Hi James,

Concerning XDSCONV, I cannot reproduce your plot. A Linux (64bit) program 
"test_xdsconv" which allows to input  I, sigI, <I>, and mode, where
I: measured intensity
sigI: sigma(I)
<I>: average I in resolution shell
mode: -1/0/1 for truncated normal/acentric/centric prior
is at ftp://turn5.biologie.uni-konstanz.de/pub/test_xdsconv  . It allows to 
test individual combinations of  I, sigI, <I> and find out what, according to 
French&Wilson 1978, the value of J, sigJ, F, sigF is (where J stands for the 
posterior intensity), according to the XDSCONV implementation. The user has to 
enter the numbers. Some example input and output is:
1 1 1 0
     0.79788     0.60281     0.82218     0.34915
1 1 0.1 0
     0.10851     0.10731     0.29235     0.15180
1 1 0.01 0
     0.00993     0.01025     0.08854     0.04568
0.1 0.1 0.01 0
     0.01085     0.01073     0.09245     0.04800
100 1 0.01 0
     0.79788     0.60281     0.82218     0.34915
These results show that e.g. in a resolution shell with <I>=0.01 , the 
posterior (i.e. most likely given the prior) intensity is 0.00993. In other 
words, a strong intensity (I,sigI=1,1) in a weak-<I> is unexpected and not 
believable, and is thus strongly weighted down. 
The output of test_xdsconv is meant to help understand F&W1978 and its XDSCONV 
implementation, and I cannot find a problem with it. If anybody does, I'd love 
to hear about it.

What definitively _is_ a problem is the fact that the Wilson prior is not a 
good one in several situations that I can think of:
a) twinning: the distribution of intensities is no longer a Wilson distribution
b) anisotropy: the overall <I> will be used as a prior instead of using the 
anisotropic <I>, in the direction of reciprocal space where the reflection 
resides that we're interested in. The effect of this is that the amplitudes 
resulting from the F&W procedure will be "more equal" than they should be, thus 
the amount of apparent anisotropy will be less for the weak high-resolution 
shells than it is in the stronger shells.
c) translational NCS or otherwise modulated intensities: this will greatly 
screw up the amplitudes because the prior is the overall mean intensity instead 
of the mean intensity of the "intensity class" a reflection belongs to.

I wonder if problem b) is why Evans and Murshudov  observe little contribution 
of reflections in shells with CC1/2 below 0.27 in one of their test cases, 
which had very anisotropic data.

> **Record excerpts**:
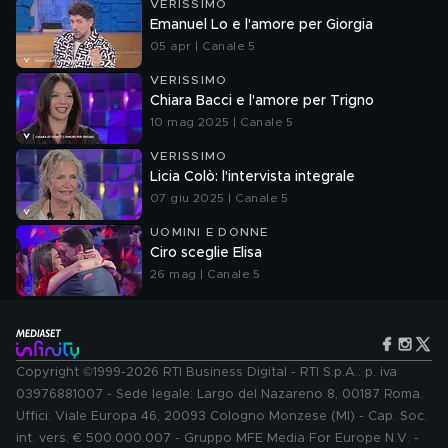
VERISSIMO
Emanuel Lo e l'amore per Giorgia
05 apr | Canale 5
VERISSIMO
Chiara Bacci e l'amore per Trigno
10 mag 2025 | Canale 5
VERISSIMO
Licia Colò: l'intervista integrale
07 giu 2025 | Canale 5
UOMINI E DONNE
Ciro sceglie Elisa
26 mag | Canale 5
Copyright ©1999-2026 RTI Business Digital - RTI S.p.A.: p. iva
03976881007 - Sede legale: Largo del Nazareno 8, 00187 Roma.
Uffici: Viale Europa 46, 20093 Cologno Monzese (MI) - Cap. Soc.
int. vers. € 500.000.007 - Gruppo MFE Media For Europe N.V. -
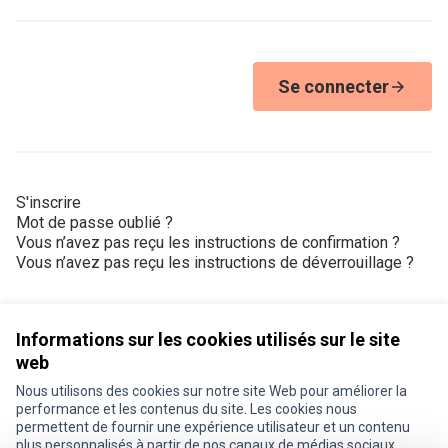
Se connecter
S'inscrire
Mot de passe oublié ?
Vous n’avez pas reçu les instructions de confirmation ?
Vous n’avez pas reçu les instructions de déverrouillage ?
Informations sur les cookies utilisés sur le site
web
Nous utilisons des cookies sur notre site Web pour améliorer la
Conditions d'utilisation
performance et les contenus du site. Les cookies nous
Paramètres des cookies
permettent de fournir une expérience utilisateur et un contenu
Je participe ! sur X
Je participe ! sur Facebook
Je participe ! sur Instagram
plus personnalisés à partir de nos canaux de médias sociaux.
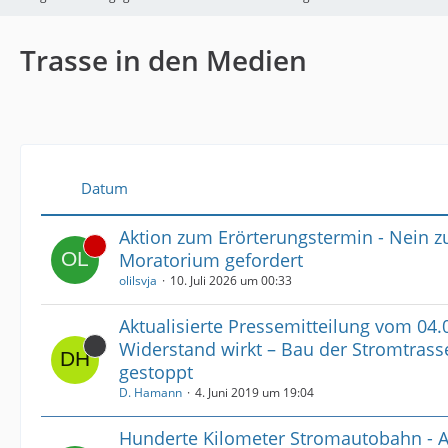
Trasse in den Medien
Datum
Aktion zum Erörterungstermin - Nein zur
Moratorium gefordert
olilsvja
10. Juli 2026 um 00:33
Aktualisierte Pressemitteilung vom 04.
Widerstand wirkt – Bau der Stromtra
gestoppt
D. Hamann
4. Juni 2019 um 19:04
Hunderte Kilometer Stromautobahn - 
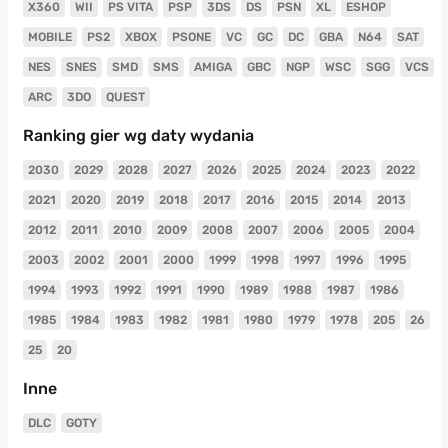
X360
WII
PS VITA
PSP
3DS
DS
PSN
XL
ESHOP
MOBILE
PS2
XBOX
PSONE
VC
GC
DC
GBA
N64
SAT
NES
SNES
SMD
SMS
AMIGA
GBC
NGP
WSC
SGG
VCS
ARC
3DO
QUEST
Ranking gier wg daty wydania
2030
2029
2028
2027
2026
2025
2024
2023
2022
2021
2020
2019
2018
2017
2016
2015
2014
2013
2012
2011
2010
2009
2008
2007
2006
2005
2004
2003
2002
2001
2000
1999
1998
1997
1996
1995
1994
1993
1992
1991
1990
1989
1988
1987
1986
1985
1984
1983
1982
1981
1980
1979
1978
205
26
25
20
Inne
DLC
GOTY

---

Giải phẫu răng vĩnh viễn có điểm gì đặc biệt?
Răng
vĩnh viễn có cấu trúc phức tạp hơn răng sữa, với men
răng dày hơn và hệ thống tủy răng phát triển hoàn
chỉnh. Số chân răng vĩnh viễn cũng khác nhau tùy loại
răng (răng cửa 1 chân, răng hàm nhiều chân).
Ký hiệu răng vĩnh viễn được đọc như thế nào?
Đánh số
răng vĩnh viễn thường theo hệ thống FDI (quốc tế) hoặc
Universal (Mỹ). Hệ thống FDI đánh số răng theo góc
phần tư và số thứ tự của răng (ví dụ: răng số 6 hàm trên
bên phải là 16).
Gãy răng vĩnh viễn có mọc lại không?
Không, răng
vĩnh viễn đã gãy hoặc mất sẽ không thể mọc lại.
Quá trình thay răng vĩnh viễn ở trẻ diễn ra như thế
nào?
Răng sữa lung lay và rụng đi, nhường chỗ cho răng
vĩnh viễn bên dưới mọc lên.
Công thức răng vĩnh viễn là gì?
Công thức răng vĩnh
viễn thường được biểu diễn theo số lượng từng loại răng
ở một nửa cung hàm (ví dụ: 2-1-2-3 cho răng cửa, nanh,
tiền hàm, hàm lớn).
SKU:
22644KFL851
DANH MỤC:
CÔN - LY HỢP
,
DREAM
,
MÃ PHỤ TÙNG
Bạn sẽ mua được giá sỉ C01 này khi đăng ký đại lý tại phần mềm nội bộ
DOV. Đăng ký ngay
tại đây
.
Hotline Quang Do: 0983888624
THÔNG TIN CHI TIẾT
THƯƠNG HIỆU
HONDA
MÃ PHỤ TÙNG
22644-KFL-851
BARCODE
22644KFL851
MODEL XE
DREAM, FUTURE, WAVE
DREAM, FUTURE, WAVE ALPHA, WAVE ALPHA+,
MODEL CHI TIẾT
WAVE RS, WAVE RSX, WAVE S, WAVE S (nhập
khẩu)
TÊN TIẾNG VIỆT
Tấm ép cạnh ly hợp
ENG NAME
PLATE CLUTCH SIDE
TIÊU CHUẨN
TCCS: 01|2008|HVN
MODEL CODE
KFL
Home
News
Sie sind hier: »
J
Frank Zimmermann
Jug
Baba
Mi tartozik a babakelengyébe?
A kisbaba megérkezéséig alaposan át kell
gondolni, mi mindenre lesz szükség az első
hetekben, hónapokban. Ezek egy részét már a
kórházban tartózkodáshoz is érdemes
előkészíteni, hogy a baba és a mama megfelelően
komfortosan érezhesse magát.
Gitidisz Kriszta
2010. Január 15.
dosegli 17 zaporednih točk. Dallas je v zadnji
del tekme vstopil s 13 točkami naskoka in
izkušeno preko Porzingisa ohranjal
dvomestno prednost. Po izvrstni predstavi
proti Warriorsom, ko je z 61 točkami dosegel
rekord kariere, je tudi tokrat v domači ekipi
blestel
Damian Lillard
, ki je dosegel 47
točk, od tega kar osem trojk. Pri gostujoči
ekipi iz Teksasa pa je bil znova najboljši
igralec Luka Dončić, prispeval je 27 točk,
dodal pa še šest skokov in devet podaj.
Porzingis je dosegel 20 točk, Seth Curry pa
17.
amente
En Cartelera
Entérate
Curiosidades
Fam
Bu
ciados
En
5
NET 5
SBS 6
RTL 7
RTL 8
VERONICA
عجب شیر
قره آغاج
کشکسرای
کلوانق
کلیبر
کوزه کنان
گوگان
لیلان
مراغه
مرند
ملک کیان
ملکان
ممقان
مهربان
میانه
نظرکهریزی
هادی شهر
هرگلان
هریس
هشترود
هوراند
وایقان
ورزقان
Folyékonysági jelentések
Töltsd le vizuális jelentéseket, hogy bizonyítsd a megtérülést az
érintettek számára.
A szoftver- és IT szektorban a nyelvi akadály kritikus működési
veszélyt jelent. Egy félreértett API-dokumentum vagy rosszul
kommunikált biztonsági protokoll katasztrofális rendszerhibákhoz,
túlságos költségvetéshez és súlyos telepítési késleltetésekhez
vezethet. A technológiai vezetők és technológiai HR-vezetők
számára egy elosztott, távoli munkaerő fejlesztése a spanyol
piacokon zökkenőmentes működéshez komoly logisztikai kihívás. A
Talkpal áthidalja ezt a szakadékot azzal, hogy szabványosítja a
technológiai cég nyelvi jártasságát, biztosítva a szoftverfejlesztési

---

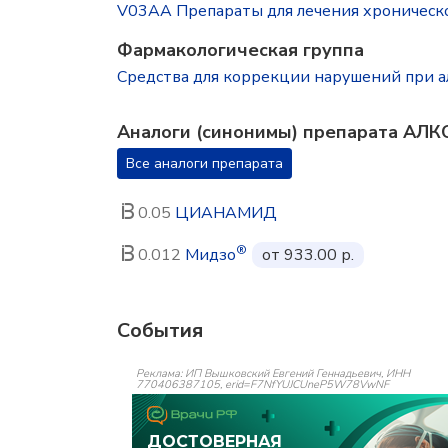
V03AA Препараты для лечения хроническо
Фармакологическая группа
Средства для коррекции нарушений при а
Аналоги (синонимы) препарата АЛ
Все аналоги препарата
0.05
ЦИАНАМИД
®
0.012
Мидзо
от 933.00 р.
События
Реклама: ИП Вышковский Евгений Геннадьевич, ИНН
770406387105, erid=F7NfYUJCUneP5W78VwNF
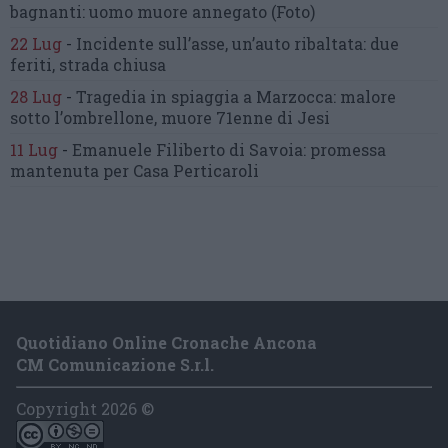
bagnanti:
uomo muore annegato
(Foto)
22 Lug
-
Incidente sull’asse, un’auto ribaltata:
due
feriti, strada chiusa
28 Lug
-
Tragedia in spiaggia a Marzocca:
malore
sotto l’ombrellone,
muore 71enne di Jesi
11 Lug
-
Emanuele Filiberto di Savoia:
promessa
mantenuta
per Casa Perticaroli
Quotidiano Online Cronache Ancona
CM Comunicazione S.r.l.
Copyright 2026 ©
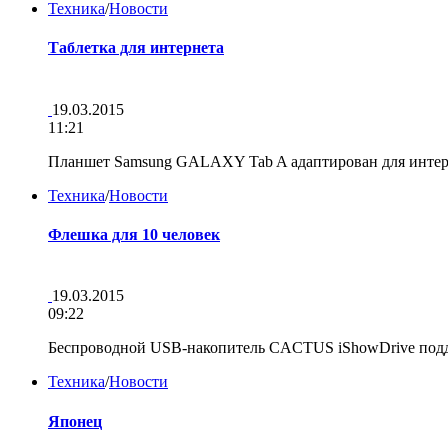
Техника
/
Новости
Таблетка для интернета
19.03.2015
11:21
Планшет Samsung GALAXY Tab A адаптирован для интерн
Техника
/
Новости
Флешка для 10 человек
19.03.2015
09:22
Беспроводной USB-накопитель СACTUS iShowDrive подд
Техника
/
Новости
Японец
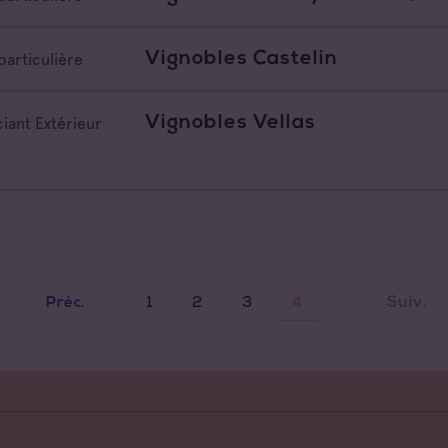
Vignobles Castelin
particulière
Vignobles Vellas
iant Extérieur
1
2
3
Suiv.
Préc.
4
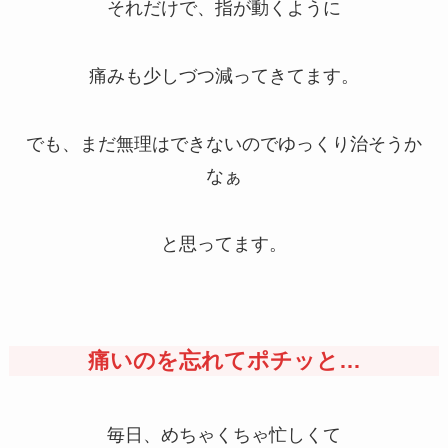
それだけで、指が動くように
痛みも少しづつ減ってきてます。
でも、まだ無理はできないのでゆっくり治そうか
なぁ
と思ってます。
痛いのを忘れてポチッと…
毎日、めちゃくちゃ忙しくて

> **Work item**: Copy the passage of the XDSCONV message above from "The output of" up to and including "hear about it.".

> **The completed task**:
The output of test_xdsconv is meant to help understand F&W1978 and its XDSCONV 
implementation, and I cannot find a problem with it. If anybody does, I'd love 
to hear about it.